A better long-term strategy than “protect print” would be to move to a digital ecosystem in which any publisher’s content, traveling through a network of aggregators and remixers, can reach any reader, viewer or listener anywhere, with prices set efficiently and on the fly, and with the ensuing revenue shared back to the content owner. The system I’ve outlined would do that. By opening up new potential markets for content, it would encourage publishers to develop higher-value content, and more of it. The news audience would increase, along with ad revenue, because content would travel to where the readers, listeners or viewers are. Aggregators and other remixers would have be incentivized to join the clearinghouse network. Today, few aggregators would agree to compensate content owners for the use of snippets.
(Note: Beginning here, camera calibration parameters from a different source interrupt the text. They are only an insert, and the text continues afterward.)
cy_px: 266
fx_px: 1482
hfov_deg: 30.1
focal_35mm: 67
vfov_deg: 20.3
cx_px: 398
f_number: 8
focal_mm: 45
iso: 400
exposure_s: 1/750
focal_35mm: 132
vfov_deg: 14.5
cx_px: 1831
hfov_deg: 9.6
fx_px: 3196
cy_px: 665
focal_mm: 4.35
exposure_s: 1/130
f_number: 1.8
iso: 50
But many of them would welcome an opportunity legitimately to use complete stories, graphics and videos, in exchange for royalties shared with the content creators and owners.
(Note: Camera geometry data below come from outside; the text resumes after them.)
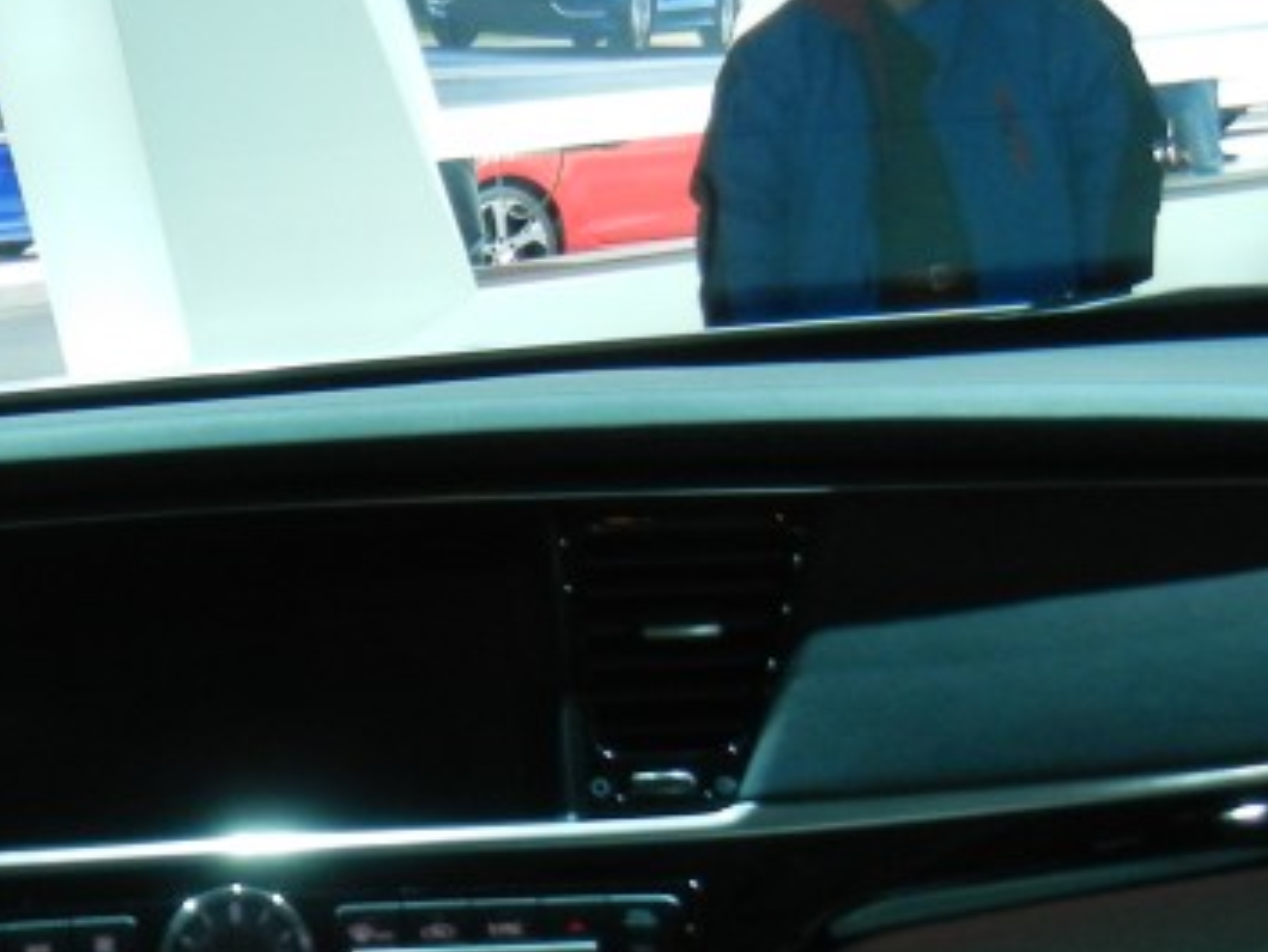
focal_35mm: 87
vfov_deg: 16.9
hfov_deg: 21.4
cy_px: 736
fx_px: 3188
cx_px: -97
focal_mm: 5.4
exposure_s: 1/32
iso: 400
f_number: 3.5
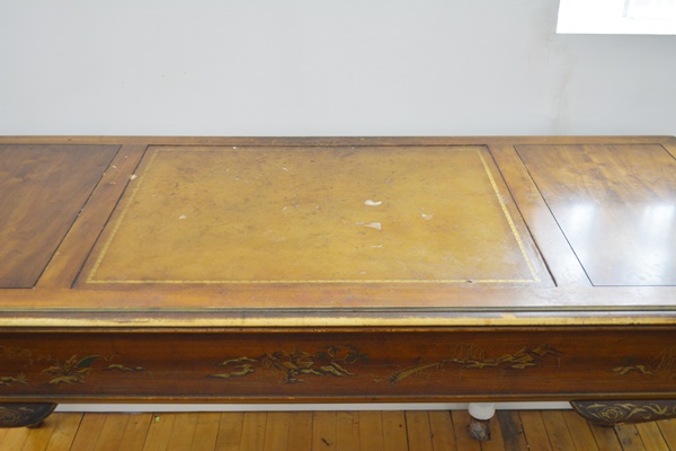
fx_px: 789
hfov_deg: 46.4
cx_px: 338
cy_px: 226
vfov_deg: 31.9
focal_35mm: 42
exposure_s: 1/60
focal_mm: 28
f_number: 4.5
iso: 450
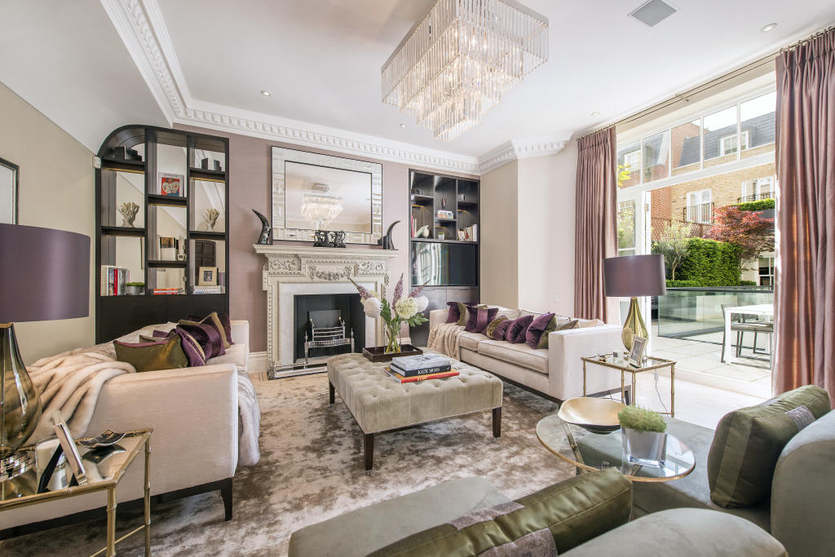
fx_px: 325
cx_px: 418
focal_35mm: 14
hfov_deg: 104.2
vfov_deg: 81.2
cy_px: 278
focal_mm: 14
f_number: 7.1
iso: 400
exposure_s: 1/160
Granted, this system would not plug every leak. If you email the full text of a story to a friend, technically that might violate a copyright — just like sharing a music file does — but the clearinghouse would not have the means to collect a fee (although the paytag, if attached, might at least track that usage). There will be plenty of sketchy sites out there bypassing the system, just as there are sketchy bars that have entertainment but avoid buying an ASCAP license.
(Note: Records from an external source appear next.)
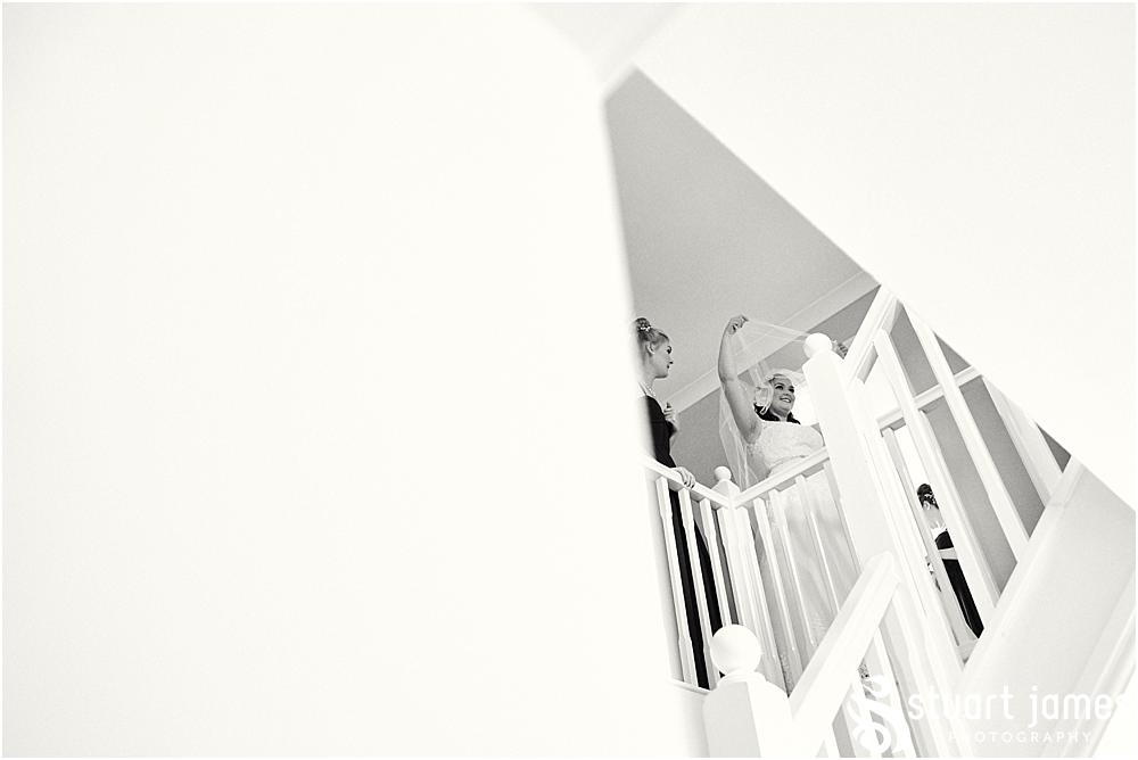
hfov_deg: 73.7
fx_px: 759
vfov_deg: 53.2
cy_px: 380
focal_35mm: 24
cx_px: 569
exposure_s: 1/160
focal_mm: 16
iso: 6400
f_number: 2.8
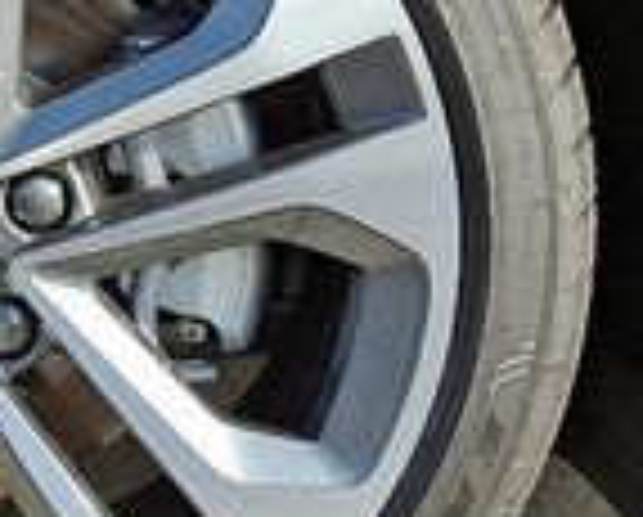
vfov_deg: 14.1
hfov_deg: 17.0
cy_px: 144
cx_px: -76
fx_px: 2079
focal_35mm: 109
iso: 25
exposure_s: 1/667
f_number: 1.8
But a system based on a broadly-agreed pricing convention is more likely to gain acceptance than one based on piracy detection and rights enforcement. Like ASCAP’s, the system would require a neutral, probably nonprofit, clearinghouse.
How could such an entity be established, and how would it gain traction among publishers, remixers and consumers? Well, here’s how ASCAP got started: It was founded in 1914 by Victor Herbert, the composer, who was well-connected in the world of musicians, composers, music publishers and performance venues, and who had previously pushed for the adoption of the 1909 Copyright Act. Herbert enlisted influential friends like Irving Berlin and John Philip Sousa.
Today, just as a few outspoken voices like Rupert Murdoch are moving the industry toward paywalls, perhaps a few equally influential voices can champion this next step, a pricing method and payments clearinghouse to enable publishers to reap the value of content liberated to travel where the audience is.
Acknowledgments/disclosures: The organizer of the conference where I had the brainstorm leading to this idea, Bill Densmore, has spent many years thinking about the challenges and opportunities related to networked distribution, payment systems, and user management for authoritative news content. A company he founded, Clickshare, holds patents on related technology, and for the last two years he has worked at the University of Missouri on the Information Valet Project, a plan to create a shared-user network that would “allow online users to easily share, sell and buy content through multiple websites with one ID, password, account and bill.” Densmore is also one of my partners in a company called CircLabs, which grew out of the Information Valet Project. The ideas presented in this post incorporate some of Densmore’s ideas, but also differ in important ways including the nature of the pricing mechanism and whether there’s a need for a single ID.